# EXERCISE OBJECTIVE
Please give back every entry in full, word for word, but none of the pictures.

Collected data:
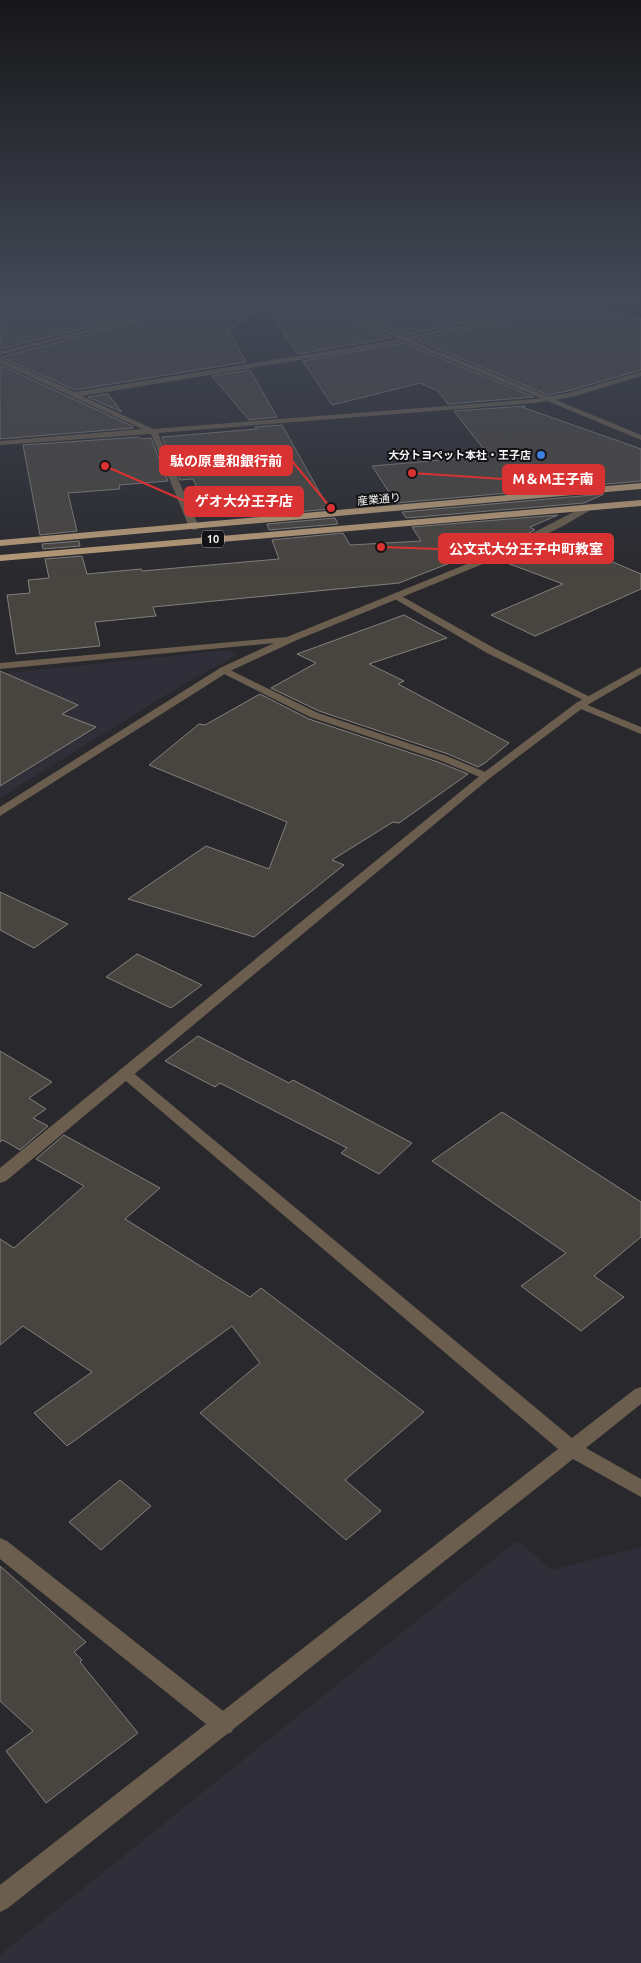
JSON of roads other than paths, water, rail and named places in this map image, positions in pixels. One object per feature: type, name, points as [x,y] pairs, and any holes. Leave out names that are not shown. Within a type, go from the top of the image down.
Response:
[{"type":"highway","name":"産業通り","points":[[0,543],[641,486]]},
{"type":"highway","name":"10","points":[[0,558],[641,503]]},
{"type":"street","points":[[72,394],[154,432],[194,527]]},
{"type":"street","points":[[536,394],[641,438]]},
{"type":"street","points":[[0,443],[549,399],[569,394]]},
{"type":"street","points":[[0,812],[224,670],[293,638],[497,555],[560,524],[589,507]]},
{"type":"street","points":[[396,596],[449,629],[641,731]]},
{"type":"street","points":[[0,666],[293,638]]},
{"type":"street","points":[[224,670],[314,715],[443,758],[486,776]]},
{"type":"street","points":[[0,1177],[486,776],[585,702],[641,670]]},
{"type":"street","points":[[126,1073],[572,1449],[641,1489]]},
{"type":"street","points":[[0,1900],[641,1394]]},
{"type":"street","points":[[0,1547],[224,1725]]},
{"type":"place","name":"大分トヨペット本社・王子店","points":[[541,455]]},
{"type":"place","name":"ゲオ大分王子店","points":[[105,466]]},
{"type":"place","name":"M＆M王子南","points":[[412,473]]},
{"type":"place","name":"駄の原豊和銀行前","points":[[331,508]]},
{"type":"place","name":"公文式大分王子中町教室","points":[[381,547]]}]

# SOLUTION BELOW
JSON of roads other than paths, water, rail and named places in this map image, positions in pixels. One object per feature: type, name, points as [x,y] pairs, and any holes. Leave out names that are not shown. Within a type, go from the top of the image down.
Response:
[{"type":"highway","name":"産業通り","points":[[0,543],[641,486]]},
{"type":"highway","name":"10","points":[[0,558],[641,503]]},
{"type":"street","points":[[72,394],[154,432],[194,527]]},
{"type":"street","points":[[536,394],[641,438]]},
{"type":"street","points":[[0,443],[549,399],[569,394]]},
{"type":"street","points":[[0,812],[224,670],[293,638],[497,555],[560,524],[589,507]]},
{"type":"street","points":[[396,596],[449,629],[641,731]]},
{"type":"street","points":[[0,666],[293,638]]},
{"type":"street","points":[[224,670],[314,715],[443,758],[486,776]]},
{"type":"street","points":[[0,1177],[486,776],[585,702],[641,670]]},
{"type":"street","points":[[126,1073],[572,1449],[641,1489]]},
{"type":"street","points":[[0,1900],[641,1394]]},
{"type":"street","points":[[0,1547],[224,1725]]},
{"type":"place","name":"大分トヨペット本社・王子店","points":[[541,455]]},
{"type":"place","name":"ゲオ大分王子店","points":[[105,466]]},
{"type":"place","name":"M＆M王子南","points":[[412,473]]},
{"type":"place","name":"駄の原豊和銀行前","points":[[331,508]]},
{"type":"place","name":"公文式大分王子中町教室","points":[[381,547]]}]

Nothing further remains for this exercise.